### Collected data entries:

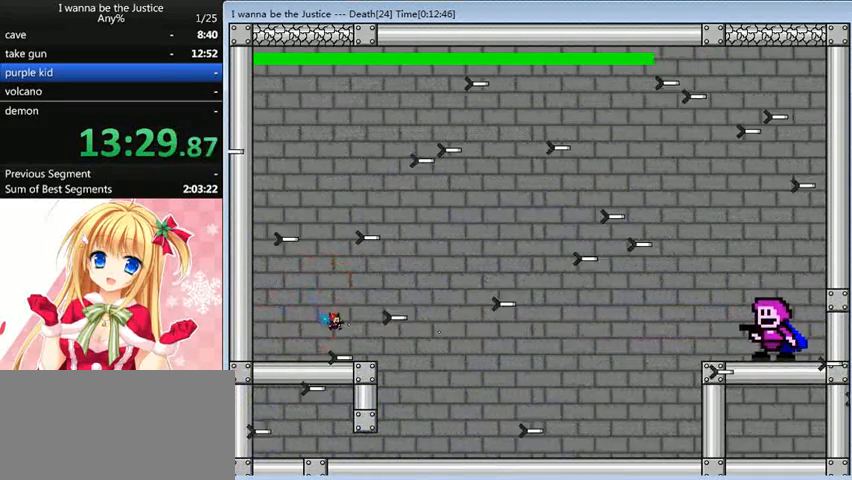
{"keys": [], "events": [[40, "z", "up"], [160, "z", "down"], [200, "z", "up"], [280, "right", "down"], [280, "z", "down"], [320, "z", "up"], [360, "right", "up"], [360, "shift_l", "down"], [440, "shift_l", "up"]]}
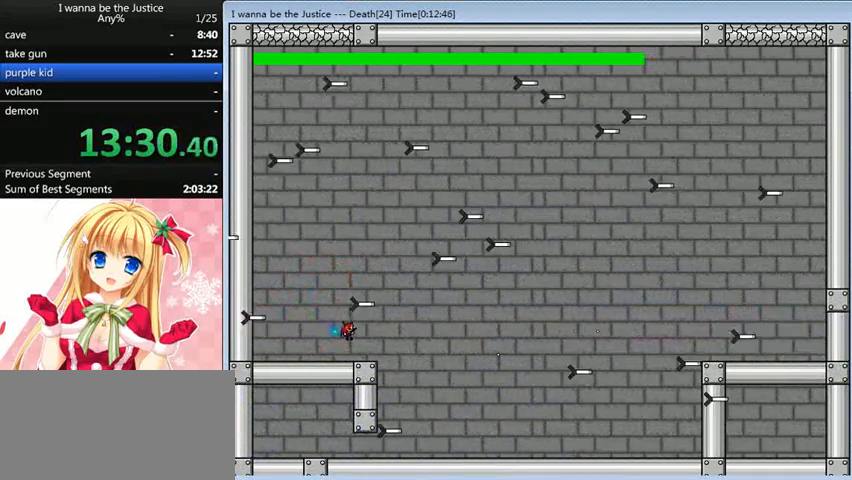
{"keys": [], "events": [[40, "z", "down"], [80, "z", "up"], [200, "z", "down"], [280, "z", "up"], [320, "z", "down"], [400, "shift_l", "down"], [400, "z", "up"], [480, "shift_l", "up"]]}
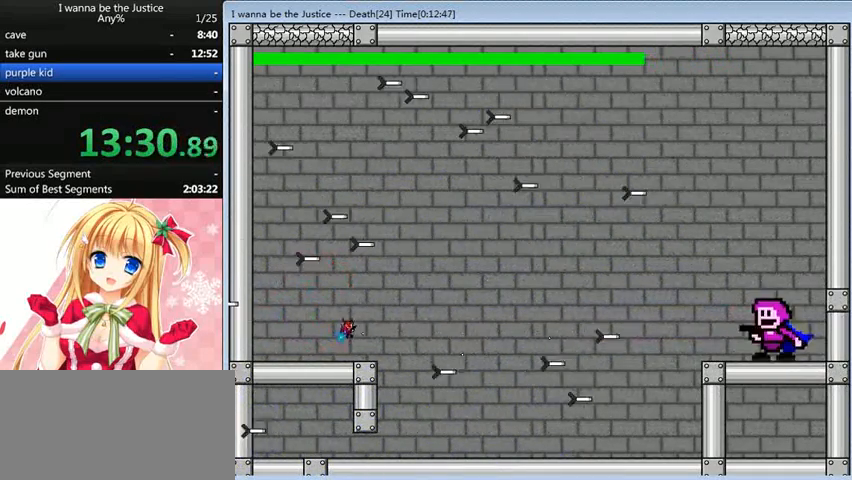
{"keys": ["left", "shift_l", "z"], "events": [[40, "z", "down"], [200, "z", "up"], [280, "right", "down"], [280, "z", "down"], [320, "z", "up"], [360, "right", "up"], [360, "z", "down"], [400, "left", "down"], [440, "shift_l", "down"]]}
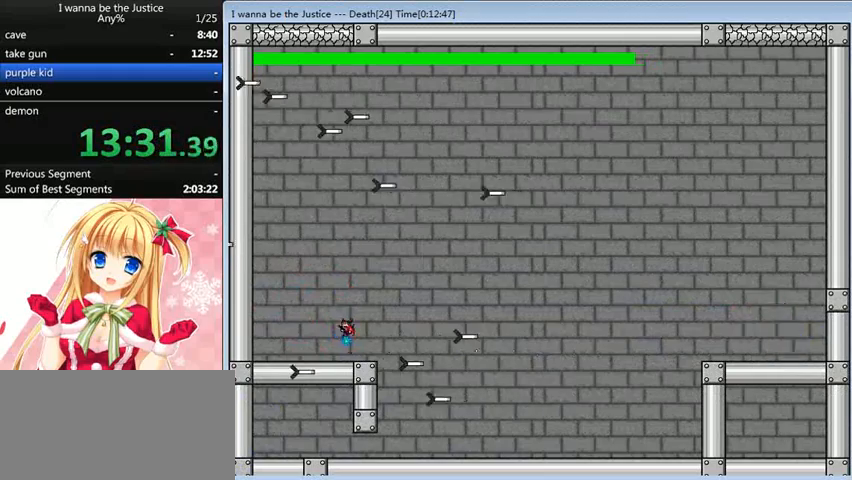
{"keys": [], "events": [[40, "z", "up"], [80, "left", "up"], [80, "right", "down"], [80, "z", "down"], [120, "shift_l", "up"], [160, "right", "up"], [160, "z", "up"], [240, "z", "down"], [320, "shift_l", "down"], [360, "shift_l", "up"], [360, "z", "up"], [400, "z", "down"], [440, "right", "down"], [480, "right", "up"], [480, "z", "up"]]}
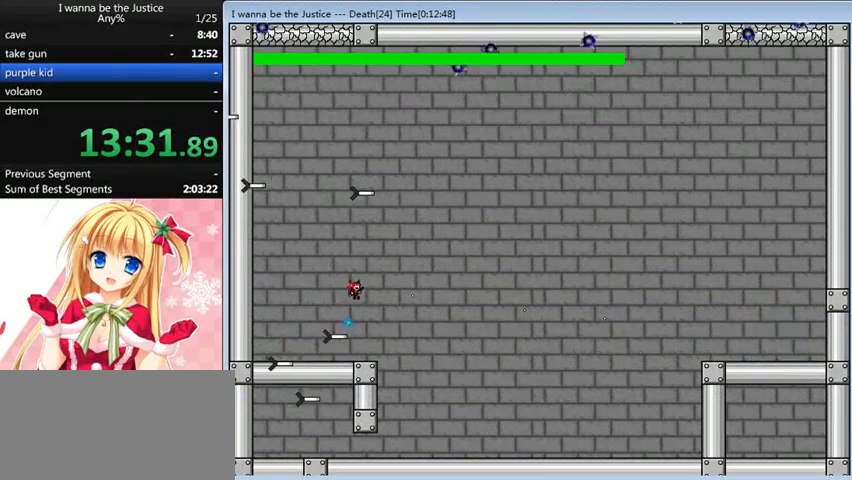
{"keys": ["right"], "events": [[120, "z", "down"], [160, "z", "up"], [240, "z", "down"], [280, "z", "up"], [320, "left", "down"], [440, "z", "down"], [480, "left", "up"], [480, "shift_l", "down"], [480, "z", "up"], [520, "right", "down"], [520, "shift_l", "up"]]}
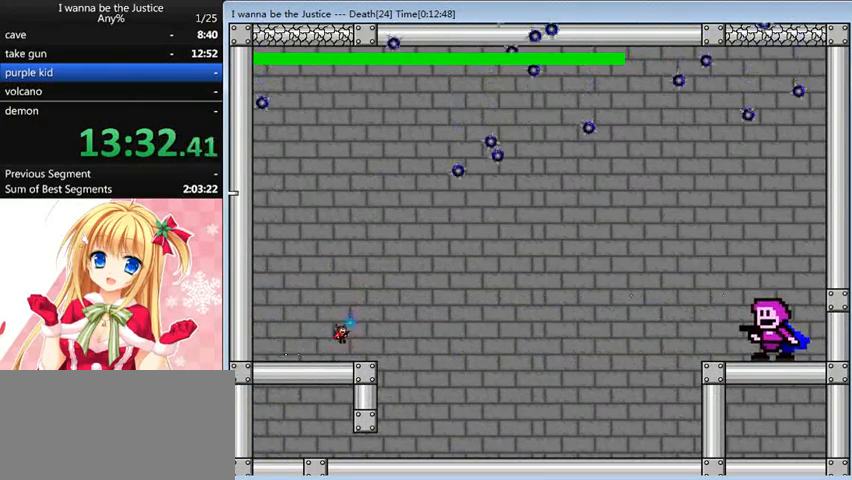
{"keys": ["shift_l"], "events": [[40, "z", "down"], [120, "right", "up"], [120, "z", "up"], [200, "z", "down"], [240, "z", "up"], [320, "z", "down"], [400, "z", "up"], [480, "shift_l", "down"]]}
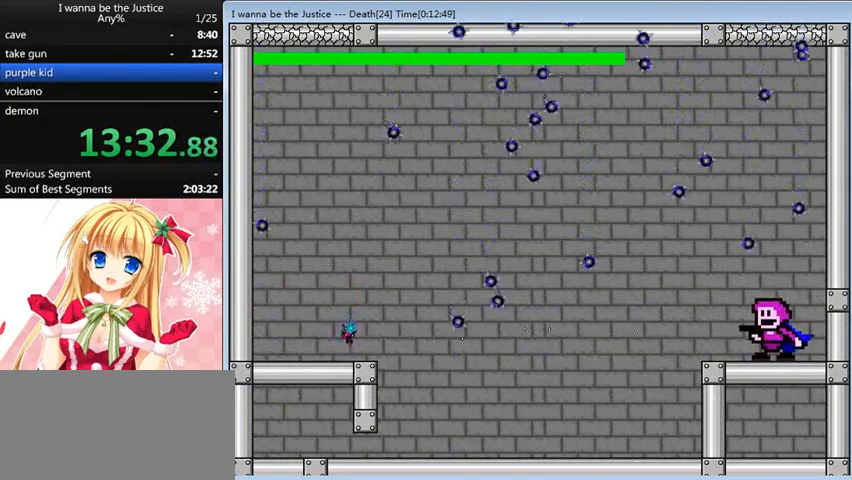
{"keys": ["left", "shift_l", "z"], "events": [[40, "shift_l", "up"], [40, "z", "down"], [80, "z", "up"], [200, "z", "down"], [240, "z", "up"], [320, "z", "down"], [360, "z", "up"], [480, "shift_l", "down"], [480, "z", "down"], [520, "left", "down"]]}
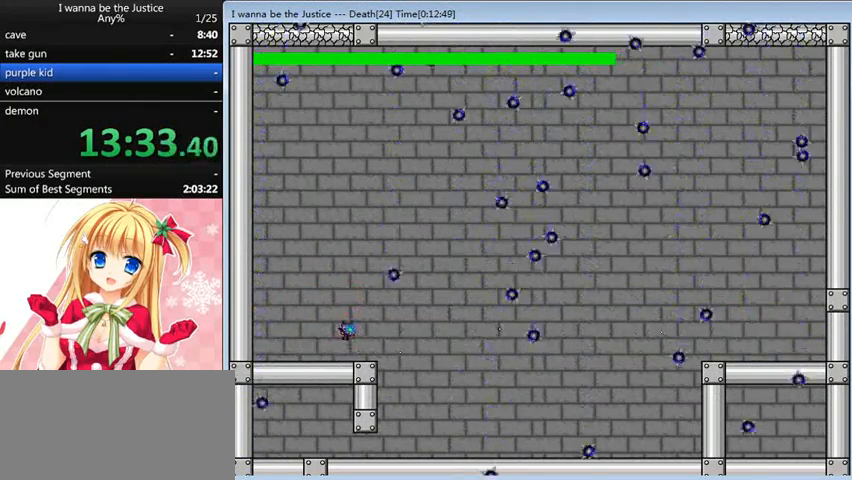
{"keys": ["left", "shift_l", "z"], "events": [[40, "shift_l", "up"], [40, "z", "up"], [120, "left", "up"], [120, "right", "down"], [120, "z", "down"], [160, "z", "up"], [240, "right", "up"], [280, "z", "down"], [320, "z", "up"], [360, "z", "down"], [440, "left", "down"], [440, "shift_l", "down"]]}
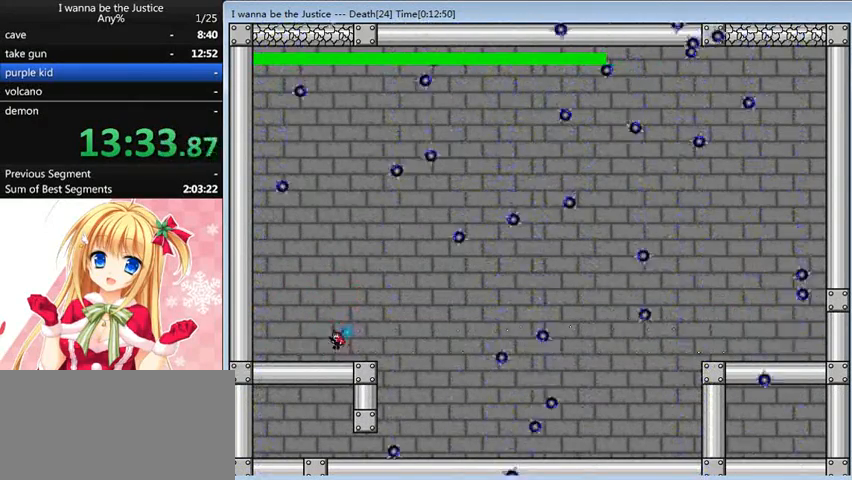
{"keys": ["shift_l"], "events": [[40, "z", "up"], [80, "left", "up"], [80, "right", "down"], [80, "shift_l", "up"], [120, "right", "up"], [120, "z", "down"], [160, "z", "up"], [240, "z", "down"], [320, "z", "up"], [400, "z", "down"], [480, "shift_l", "down"], [480, "z", "up"]]}
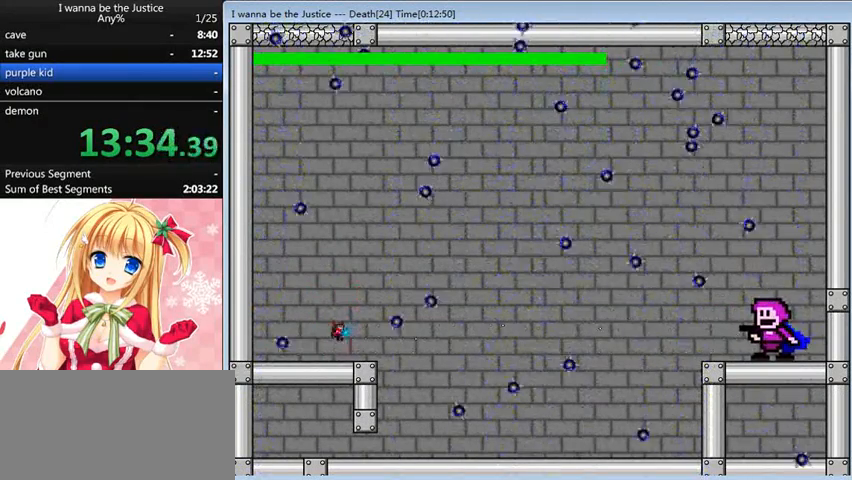
{"keys": ["left", "shift_l"], "events": [[40, "shift_l", "up"], [80, "z", "down"], [120, "z", "up"], [200, "z", "down"], [240, "z", "up"], [360, "z", "down"], [400, "z", "up"], [480, "left", "down"], [480, "shift_l", "down"]]}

### EXERCISE BRIEF:
The expected result is every record above, word for word, with no pictures in it.

### SOLUTION FOR THIS PROBLEM:
{"keys": [], "events": [[40, "z", "up"], [160, "z", "down"], [200, "z", "up"], [280, "right", "down"], [280, "z", "down"], [320, "z", "up"], [360, "right", "up"], [360, "shift_l", "down"], [440, "shift_l", "up"]]}
{"keys": [], "events": [[40, "z", "down"], [80, "z", "up"], [200, "z", "down"], [280, "z", "up"], [320, "z", "down"], [400, "shift_l", "down"], [400, "z", "up"], [480, "shift_l", "up"]]}
{"keys": ["left", "shift_l", "z"], "events": [[40, "z", "down"], [200, "z", "up"], [280, "right", "down"], [280, "z", "down"], [320, "z", "up"], [360, "right", "up"], [360, "z", "down"], [400, "left", "down"], [440, "shift_l", "down"]]}
{"keys": [], "events": [[40, "z", "up"], [80, "left", "up"], [80, "right", "down"], [80, "z", "down"], [120, "shift_l", "up"], [160, "right", "up"], [160, "z", "up"], [240, "z", "down"], [320, "shift_l", "down"], [360, "shift_l", "up"], [360, "z", "up"], [400, "z", "down"], [440, "right", "down"], [480, "right", "up"], [480, "z", "up"]]}
{"keys": ["right"], "events": [[120, "z", "down"], [160, "z", "up"], [240, "z", "down"], [280, "z", "up"], [320, "left", "down"], [440, "z", "down"], [480, "left", "up"], [480, "shift_l", "down"], [480, "z", "up"], [520, "right", "down"], [520, "shift_l", "up"]]}
{"keys": ["shift_l"], "events": [[40, "z", "down"], [120, "right", "up"], [120, "z", "up"], [200, "z", "down"], [240, "z", "up"], [320, "z", "down"], [400, "z", "up"], [480, "shift_l", "down"]]}
{"keys": ["left", "shift_l", "z"], "events": [[40, "shift_l", "up"], [40, "z", "down"], [80, "z", "up"], [200, "z", "down"], [240, "z", "up"], [320, "z", "down"], [360, "z", "up"], [480, "shift_l", "down"], [480, "z", "down"], [520, "left", "down"]]}
{"keys": ["left", "shift_l", "z"], "events": [[40, "shift_l", "up"], [40, "z", "up"], [120, "left", "up"], [120, "right", "down"], [120, "z", "down"], [160, "z", "up"], [240, "right", "up"], [280, "z", "down"], [320, "z", "up"], [360, "z", "down"], [440, "left", "down"], [440, "shift_l", "down"]]}
{"keys": ["shift_l"], "events": [[40, "z", "up"], [80, "left", "up"], [80, "right", "down"], [80, "shift_l", "up"], [120, "right", "up"], [120, "z", "down"], [160, "z", "up"], [240, "z", "down"], [320, "z", "up"], [400, "z", "down"], [480, "shift_l", "down"], [480, "z", "up"]]}
{"keys": ["left", "shift_l"], "events": [[40, "shift_l", "up"], [80, "z", "down"], [120, "z", "up"], [200, "z", "down"], [240, "z", "up"], [360, "z", "down"], [400, "z", "up"], [480, "left", "down"], [480, "shift_l", "down"]]}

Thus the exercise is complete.